Predicting learning plateau of working memory from whole-brain intrinsic network connectivity patterns
Yamashita, Masahiro and Kawato, Mitsuo and Imamizu, Hiroshi
Scientific reports, vol.5, pp.7622, 2015.

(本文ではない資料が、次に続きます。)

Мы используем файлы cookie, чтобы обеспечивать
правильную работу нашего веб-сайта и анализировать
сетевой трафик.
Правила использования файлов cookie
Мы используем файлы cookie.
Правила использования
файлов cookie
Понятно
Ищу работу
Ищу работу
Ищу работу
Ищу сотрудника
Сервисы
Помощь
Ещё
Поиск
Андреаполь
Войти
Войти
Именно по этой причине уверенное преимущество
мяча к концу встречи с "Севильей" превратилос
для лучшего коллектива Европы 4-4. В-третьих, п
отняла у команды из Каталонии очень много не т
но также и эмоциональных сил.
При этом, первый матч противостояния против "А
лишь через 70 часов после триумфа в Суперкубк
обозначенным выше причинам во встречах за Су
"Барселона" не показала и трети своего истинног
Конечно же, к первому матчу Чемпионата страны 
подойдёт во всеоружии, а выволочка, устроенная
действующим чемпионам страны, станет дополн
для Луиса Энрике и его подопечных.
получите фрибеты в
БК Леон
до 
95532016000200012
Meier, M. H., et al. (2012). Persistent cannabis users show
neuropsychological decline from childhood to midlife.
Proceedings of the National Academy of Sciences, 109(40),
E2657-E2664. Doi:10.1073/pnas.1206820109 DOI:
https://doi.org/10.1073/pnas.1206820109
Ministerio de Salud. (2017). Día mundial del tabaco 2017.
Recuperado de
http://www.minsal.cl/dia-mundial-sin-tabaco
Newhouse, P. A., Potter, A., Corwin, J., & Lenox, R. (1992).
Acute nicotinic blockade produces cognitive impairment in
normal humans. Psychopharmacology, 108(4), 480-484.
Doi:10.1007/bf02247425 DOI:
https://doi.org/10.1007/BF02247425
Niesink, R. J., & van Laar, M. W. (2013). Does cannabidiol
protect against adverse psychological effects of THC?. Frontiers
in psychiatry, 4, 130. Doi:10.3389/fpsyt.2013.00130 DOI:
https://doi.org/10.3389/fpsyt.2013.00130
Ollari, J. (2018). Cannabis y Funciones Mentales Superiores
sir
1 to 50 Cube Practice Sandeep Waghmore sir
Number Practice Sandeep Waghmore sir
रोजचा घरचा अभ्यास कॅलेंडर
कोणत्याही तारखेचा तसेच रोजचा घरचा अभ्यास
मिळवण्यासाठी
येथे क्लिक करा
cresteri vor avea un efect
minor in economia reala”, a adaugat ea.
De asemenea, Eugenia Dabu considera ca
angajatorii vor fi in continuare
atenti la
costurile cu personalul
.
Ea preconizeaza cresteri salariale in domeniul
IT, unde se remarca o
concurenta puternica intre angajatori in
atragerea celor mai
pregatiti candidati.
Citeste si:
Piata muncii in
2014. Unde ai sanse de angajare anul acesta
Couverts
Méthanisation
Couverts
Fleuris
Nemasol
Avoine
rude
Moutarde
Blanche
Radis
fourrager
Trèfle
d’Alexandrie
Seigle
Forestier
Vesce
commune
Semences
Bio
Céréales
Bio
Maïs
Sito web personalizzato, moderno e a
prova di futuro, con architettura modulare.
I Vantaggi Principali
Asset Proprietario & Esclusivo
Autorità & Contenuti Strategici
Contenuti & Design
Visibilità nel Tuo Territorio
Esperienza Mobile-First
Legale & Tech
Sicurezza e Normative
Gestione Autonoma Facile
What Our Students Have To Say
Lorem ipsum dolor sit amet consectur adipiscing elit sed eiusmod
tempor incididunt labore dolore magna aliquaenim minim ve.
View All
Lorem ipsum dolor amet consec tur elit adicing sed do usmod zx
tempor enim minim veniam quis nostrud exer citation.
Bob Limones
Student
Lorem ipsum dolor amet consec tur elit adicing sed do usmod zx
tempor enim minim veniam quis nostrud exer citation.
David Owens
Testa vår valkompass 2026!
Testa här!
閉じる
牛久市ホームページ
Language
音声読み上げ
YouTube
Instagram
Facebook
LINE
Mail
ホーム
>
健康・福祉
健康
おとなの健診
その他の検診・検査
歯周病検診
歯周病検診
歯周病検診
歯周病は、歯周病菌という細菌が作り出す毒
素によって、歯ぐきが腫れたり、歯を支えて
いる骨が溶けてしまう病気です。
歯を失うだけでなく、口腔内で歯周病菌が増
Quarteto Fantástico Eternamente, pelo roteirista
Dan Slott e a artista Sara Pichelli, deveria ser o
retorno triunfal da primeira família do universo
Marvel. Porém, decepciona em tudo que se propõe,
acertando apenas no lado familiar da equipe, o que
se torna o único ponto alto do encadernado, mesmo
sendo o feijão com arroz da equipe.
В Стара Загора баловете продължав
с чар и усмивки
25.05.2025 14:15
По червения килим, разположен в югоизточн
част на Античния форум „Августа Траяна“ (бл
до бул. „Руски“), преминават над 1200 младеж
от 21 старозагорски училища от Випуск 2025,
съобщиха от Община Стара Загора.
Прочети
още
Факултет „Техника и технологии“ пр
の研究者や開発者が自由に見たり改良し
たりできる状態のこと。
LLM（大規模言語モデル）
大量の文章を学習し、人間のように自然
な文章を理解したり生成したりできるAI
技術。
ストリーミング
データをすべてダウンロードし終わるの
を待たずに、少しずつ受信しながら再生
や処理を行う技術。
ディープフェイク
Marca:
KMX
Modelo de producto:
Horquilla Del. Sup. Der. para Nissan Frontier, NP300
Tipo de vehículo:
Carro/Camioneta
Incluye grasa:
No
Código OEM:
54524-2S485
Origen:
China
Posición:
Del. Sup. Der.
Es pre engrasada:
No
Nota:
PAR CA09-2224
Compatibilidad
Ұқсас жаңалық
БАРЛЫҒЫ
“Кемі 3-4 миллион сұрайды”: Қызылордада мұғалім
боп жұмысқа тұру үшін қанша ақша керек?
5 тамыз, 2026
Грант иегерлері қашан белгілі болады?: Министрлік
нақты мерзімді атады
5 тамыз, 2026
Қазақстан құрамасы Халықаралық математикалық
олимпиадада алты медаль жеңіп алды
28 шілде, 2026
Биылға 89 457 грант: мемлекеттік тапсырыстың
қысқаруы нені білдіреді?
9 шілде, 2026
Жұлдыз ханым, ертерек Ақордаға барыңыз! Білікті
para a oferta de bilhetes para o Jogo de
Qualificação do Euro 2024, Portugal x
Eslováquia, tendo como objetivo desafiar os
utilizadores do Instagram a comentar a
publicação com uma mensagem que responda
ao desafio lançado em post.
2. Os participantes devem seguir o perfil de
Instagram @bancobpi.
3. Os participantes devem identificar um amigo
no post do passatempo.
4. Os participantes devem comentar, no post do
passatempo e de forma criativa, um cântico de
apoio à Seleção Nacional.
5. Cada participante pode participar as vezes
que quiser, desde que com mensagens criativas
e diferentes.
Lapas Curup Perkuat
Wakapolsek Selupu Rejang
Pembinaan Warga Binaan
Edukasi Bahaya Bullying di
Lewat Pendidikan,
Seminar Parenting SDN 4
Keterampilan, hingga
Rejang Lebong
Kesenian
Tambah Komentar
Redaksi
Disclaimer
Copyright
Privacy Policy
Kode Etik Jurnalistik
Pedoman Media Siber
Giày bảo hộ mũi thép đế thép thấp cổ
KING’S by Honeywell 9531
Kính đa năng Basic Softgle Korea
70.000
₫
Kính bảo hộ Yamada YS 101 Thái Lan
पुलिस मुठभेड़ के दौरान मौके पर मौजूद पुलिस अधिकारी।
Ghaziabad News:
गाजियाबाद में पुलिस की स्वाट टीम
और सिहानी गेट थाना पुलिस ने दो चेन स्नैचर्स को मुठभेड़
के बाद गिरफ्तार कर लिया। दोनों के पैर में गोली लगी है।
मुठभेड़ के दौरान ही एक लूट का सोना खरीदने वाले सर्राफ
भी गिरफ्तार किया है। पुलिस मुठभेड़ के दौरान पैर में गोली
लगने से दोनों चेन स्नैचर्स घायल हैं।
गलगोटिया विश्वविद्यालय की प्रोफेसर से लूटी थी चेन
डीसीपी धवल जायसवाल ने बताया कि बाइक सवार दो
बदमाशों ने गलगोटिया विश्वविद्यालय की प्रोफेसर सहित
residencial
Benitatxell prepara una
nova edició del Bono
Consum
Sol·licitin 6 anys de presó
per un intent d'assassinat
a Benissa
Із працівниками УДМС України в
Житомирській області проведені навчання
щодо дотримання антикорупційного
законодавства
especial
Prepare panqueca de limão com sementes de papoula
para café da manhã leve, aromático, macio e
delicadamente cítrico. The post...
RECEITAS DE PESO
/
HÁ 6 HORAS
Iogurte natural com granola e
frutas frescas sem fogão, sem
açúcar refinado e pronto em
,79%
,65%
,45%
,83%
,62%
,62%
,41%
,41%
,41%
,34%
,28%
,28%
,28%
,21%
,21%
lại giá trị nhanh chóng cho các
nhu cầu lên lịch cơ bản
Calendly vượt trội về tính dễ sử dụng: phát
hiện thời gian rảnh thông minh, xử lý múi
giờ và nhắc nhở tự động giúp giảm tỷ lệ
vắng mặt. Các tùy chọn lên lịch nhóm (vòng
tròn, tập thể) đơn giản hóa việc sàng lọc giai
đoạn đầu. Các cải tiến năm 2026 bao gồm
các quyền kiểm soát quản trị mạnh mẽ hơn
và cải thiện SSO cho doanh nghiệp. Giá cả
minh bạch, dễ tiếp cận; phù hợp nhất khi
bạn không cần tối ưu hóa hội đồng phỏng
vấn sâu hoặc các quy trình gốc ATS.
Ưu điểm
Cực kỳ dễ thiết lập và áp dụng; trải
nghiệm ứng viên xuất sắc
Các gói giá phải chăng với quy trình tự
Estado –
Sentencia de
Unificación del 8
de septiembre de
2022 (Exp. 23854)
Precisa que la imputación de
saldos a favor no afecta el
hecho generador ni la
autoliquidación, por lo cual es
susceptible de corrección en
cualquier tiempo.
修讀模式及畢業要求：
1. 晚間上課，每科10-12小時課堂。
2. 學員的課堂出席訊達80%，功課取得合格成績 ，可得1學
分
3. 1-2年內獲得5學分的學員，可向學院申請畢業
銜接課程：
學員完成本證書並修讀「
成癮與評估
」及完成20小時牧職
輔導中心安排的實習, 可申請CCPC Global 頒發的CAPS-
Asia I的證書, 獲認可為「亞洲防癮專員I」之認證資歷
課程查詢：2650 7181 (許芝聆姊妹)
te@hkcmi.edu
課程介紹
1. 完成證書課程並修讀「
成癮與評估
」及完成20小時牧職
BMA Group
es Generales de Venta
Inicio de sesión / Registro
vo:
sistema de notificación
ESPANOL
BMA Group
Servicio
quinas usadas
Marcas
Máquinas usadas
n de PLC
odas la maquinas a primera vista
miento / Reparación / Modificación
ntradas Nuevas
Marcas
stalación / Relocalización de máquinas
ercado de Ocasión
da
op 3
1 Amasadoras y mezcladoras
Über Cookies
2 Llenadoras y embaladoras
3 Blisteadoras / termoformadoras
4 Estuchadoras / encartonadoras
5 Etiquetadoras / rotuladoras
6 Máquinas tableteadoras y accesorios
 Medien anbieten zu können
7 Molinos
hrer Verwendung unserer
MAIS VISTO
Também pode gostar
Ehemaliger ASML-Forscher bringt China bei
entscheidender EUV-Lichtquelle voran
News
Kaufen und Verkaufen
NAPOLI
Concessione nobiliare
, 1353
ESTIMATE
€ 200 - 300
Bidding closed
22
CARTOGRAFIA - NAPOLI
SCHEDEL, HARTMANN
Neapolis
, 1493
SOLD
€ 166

認知機能の個々の学習パフォーマンスは,対応する認知タスク間に活動が増加する「課題関連」領域内の機能的結合に関連している.一方,どの脳領域も他の領域や脳全体のネットワークとつながっているため,学習は異なる機能を持つネットワーク間の接続性の調節を特徴とする.よって,学習パフォーマンスは,課題に関連したネットワークと関連の弱いネットワークの両方を含む内在性回路網間の機能的結合によって決まると仮定した.被験者は安静時機能的MRIを計測し,別の日にワーキングメモリ課題で短時間の訓練(80〜90分)を受けた.全脳内在性ネットワークの機能的結合パターンを計算し,スパース線形回帰モデルが個々のパターンから成績上限を予測するかどうかを検討した.その結果,モデルは高精度な予測をした(R2 = 0.73, p = 0.003).左前頭頭頂ネットワークを含む,課題に関連したネットワーク内の正の相関をもつ結合は,予測に対する寄与率のほぼ半分(48%)を占めた.さらに,我々の仮説と一致して,活性化されていないネットワークと活性化されているネットワークの接続は同程度の寄与(44%)を示した.我々の調査結果は,学習成績は,課題に関連したネットワーク内のシステムレベルの相互作用,ならびに課題に関連したネットワークと関連の弱いネットワーク間のシステムレベルの相互作用によって潜在的に決まることを示唆している.